Manchmal summt er leise erzgebirgische Bergmannsweisen, manchmal murmelt er Feng-Shui-Regeln im tiefsten erzgebirgischem Dialekt.

Niemand kommt.

Niemand sucht.

Die Leute in den umliegenden Dörfern haben längst aufgehört, sich zu fragen, warum manche Wanderer, Mountainbiker, Pilzsucher, gescheiterte Unternehmer, unglücklich Verliebte, überschuldete Handwerker und enttäuschte Rentner nie wieder auftauchen.

„Der Wald nimmt, was er braucht“, sagt die alte Frau im Haus am Waldrand manchmal, wenn sie abends die Läden schließt.
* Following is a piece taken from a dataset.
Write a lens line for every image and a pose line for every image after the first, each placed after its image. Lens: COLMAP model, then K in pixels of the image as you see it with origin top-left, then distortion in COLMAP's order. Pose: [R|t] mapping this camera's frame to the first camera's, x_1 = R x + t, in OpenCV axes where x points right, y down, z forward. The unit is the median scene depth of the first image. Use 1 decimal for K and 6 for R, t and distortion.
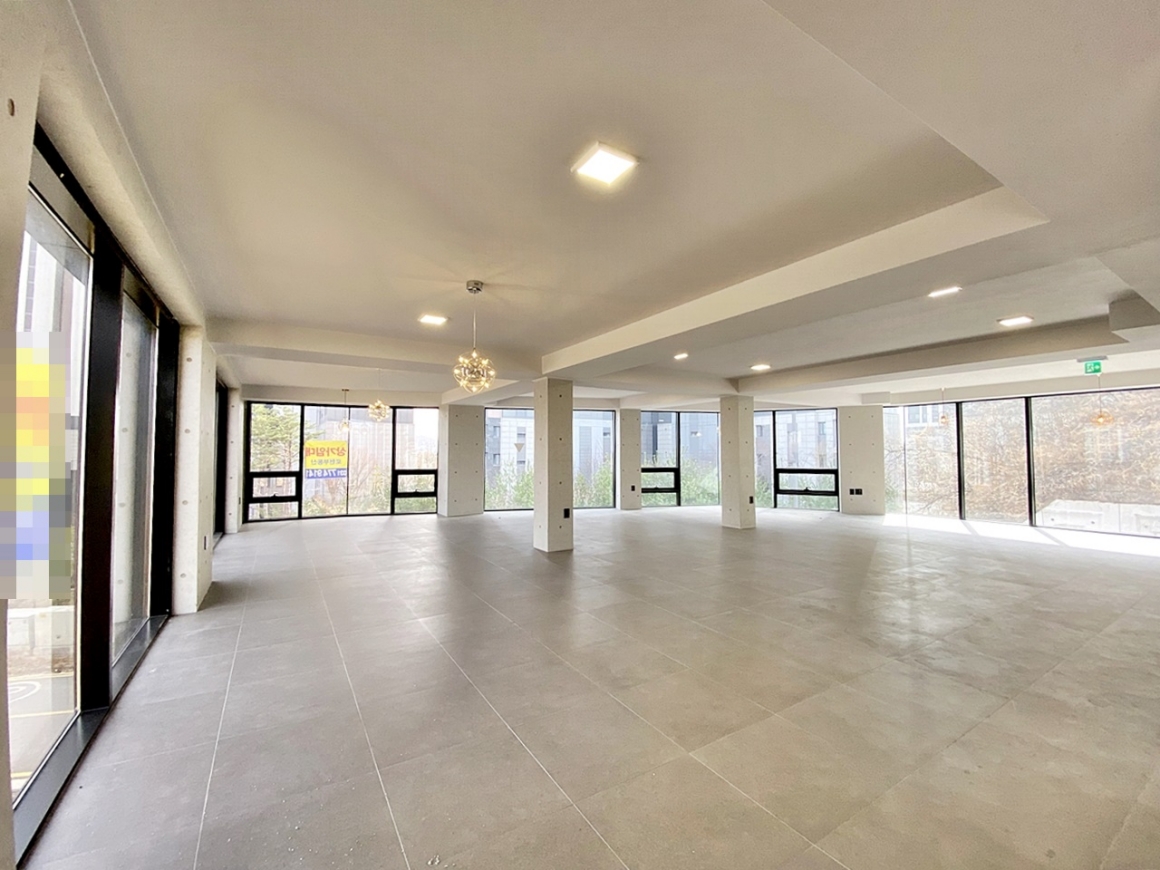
lens RADIAL K [[475.3, 0, 580.0], [0, 475.3, 435.0], [0, 0, 1]] dist [0.023250, -0.022474]
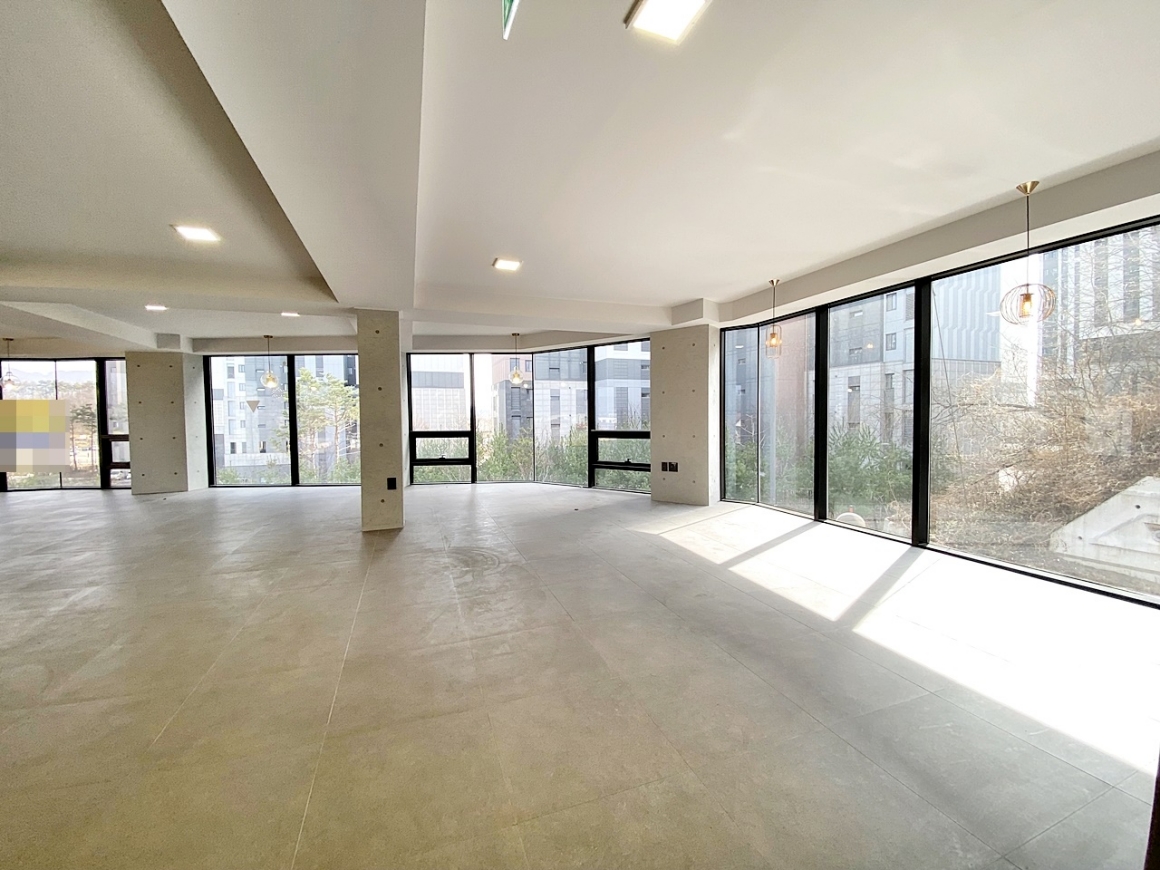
lens RADIAL K [[475.3, 0, 580.0], [0, 475.3, 435.0], [0, 0, 1]] dist [0.023250, -0.022474]
pose [[0.980744, -0.003992, -0.195255, 0.514048], [0.018806, 0.997075, 0.074075, 0.024489], [0.194388, -0.076320, 0.977951, 0.320346]]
Dann schaut sie kurz zum dunklen Streifen zwischen Aue und Fichtelberg und fügt hinzu:

„Und der Wald gibt Ordnung.“

Manchmal, wenn der Nebel besonders dick über die ehemaligen Pingen zieht, sieht man aus der Ferne kleine Lichter zwischen den Bäumen tanzen.

Nicht Taschenlampen.

Nicht Irrlichter.

Sondern die winzigen, batteriebetriebenen Teelichter, die er in leeren Patronenhülsen befestigt hat – eine pro Zone, genau an der richtigen Himmelsrichtung.

Zwischenrein ruhig auch mal ein gutes Buch lesen

1800 Seelen.

1800 Körper.

Ein einziger Wald.

Und mittendrin ein Mann, der glaubt, er habe endlich gelernt, wie man den Tod dazu bringt, schön zu liegen.

Der Wald schweigt.

Der Wald atmet.

Und der Chi fließt jetzt wirklich.

Besser als je zuvor.

Manche sagen, irgendwann werde der Wald so voll sein, dass er platzt.

Andere meinen, er werde irgendwann einfach aufhören zu wachsen – aus Respekt.

Und wieder andere glauben, dass der Mann eines Tages selbst liegen bleibt.

Genau im Zentrum.

In der perfekten Lotus-Position.

Und dass dann, ganz leise, der ganze Wald zwischen Aue und Fichtelberg einmal tief ausatmet –

und endlich in vollkommener Harmonie ruht.